A consistently political literature will never be attained if the same people always control our stories. It is a cycle: myth maintains power, and power maintains myth. One way to topple myth, perhaps, is to oust those in power. In literature, this is challenging, but not impossible. We can start by listening to voices stemming from outside the traditional centers of power, at a global level. This doesn’t mean only listening to the elite of the Global South, but learning to push beyond the stories we want to hear—the ones that feel familiar—and instead seek writers challenging us with a truly global, anti-hegemonic literature.
There may be other things that comprise a consistently political literature—new genres, the expansion of authorship—but we need to start by spreading the aperture of who can create literature, and specifically pushing away from the United States. The United States has, for far too long, held center stage in literary production industry-wide. Translation, rather than the work of hobbyists and unstable small presses, should be seen as central to any literary endeavor.

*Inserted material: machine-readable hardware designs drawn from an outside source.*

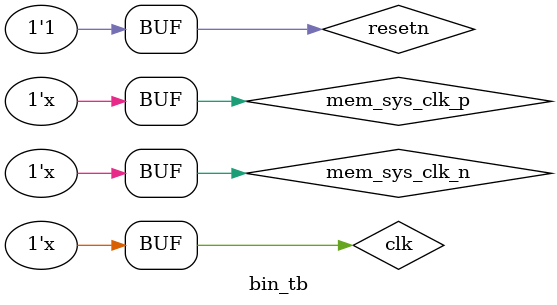
<source format=sv>
`timescale 1 ns/ 1ps

`include "binary_util.sv"

module bin_tb();
    
    reg clk;
    reg resetn;

    //reg [0:0] ack;
    //reg [0:0] ready_ack;

    //from stimulus
    reg [7:0] stream_in_KEEP;
    reg stream_in_LAST;
    reg [63:0] stream_in_DATA;
    reg stream_in_VALID;
    reg stream_in_READY;
 
   //from dut 
    reg [7:0] stream_out_KEEP;
    reg stream_out_LAST;
    reg [63:0] stream_out_DATA;
    reg stream_out_VALID;
    reg stream_out_READY;

    //header info
    reg [47:0] mac_src;
    reg [47:0] mac_dst;
    reg [15:0] dst;
    reg [15:0] dst_rank;
    reg [7:0] src_rank;
    reg [7:0] packet_type;
    reg [31:0] size;
    reg [7:0] tag;
    reg [31:0] ip_dst;
    reg [31:0] ip_src;
    reg [0:0] last;

    //
    reg [63:0] curr_header_type;
    reg [0:0] done;

    reg mem_sys_clk_p;
    reg mem_sys_clk_n;
    
    always #10 clk = ~clk;
    always #5 mem_sys_clk_p =~mem_sys_clk_p;
    always #5 mem_sys_clk_n =~mem_sys_clk_n;
    
    initial begin
        resetn = 0;
        clk = 0;
        mem_sys_clk_p = 0;
        mem_sys_clk_n = 1;
        #30 resetn = 1;
    end
    
    // binary_util.sv
    bin_stream stream_binary(
        //.ack(ack),
        //.ready_ack(ready_ack),
        .clk(clk),
        .pay_data_out(stream_out_DATA),
        .pay_keep_out(stream_out_KEEP),
        .pay_last_out(stream_out_LAST),
        .mac_src(mac_src),
        .mac_dst(mac_dst),
        .dst(dst),
        .dst_rank(dst_rank),
        .src_rank(src_rank),
        .packet_type(packet_type),
        .size(size),
        .tag(tag),
        .ip_dst(ip_dst),
        .ip_src(ip_src),
        .last(last),
        .curr_header_type(curr_header_type),
        .done(done)
    );

    /*
    //choose stimulation
    mpi_eth_stimulate stimulus(
        .clk(clk),
        .stream_out_DATA(stream_in_DATA), 
        .stream_out_KEEP(stream_in_KEEP), 
        .stream_out_LAST(stream_in_LAST), 
        .stream_out_VALID(stream_in_VALID), 
        .stream_out_READY(stream_in_READY),
        .stream_in_DATA(stream_out_DATA),
        .stream_in_KEEP(stream_out_KEEP),
        .stream_in_LAST(stream_out_LAST),
        .stream_in_VALID(stream_out_VALID), 
        .stream_in_READY(stream_out_READY),
        //header info
        .mac_src(mac_src),
        .mac_dst(mac_dst),
        .dst(dst),
        .dst_rank(dst_rank),
        .src_rank(src_rank),
        .packet_type(packet_type),
        .size(size),
        .tag(tag),
        .ip_dst(ip_dst),
        .ip_src(ip_src),
        .last(last),
        .curr_header_type(curr_header_type),
        .done(done)
        //.ack(ack),
        //.ready_ack(ready_ack)
    );
    */
/*
   top_sim dut(
        .clk(clk),
        .mem_sys_clk_p(mem_sys_clk_p),
        .mem_sys_clk_n(mem_sys_clk_n),
        .resetn(resetn),
        .keep(stream_in_KEEP),
        .last(stream_in_LAST),
        .data(stream_in_DATA),
        .valid(stream_in_VALID),
        .ready(stream_in_READY),
        .keep_out(stream_out_KEEP),
        .last_out(stream_out_LAST),
        .data_out(stream_out_DATA),
        .valid_out(stream_out_VALID),
        .ready_out(stream_out_READY)
    );
*/

endmodule

</source>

A punch didn’t end the boom; a lack of new voices, a failure to continue to engage with politics, and, most of all, conformity, ended Latin America’s moment of literary fame. The day we make our literature truly international and thereby consistently revolutionary will be the day that a petty, ego-driven brawl on the most narcissistic stage of one’s own film debut is nothing more than an amusing chapter in some literary biography, perhaps even a tabloid article. Literature isn’t dead, as some curmudgeons like to claim. Literature is alive and well, but we’re looking for it in the dusty, cob-web-ridden graves of old masters.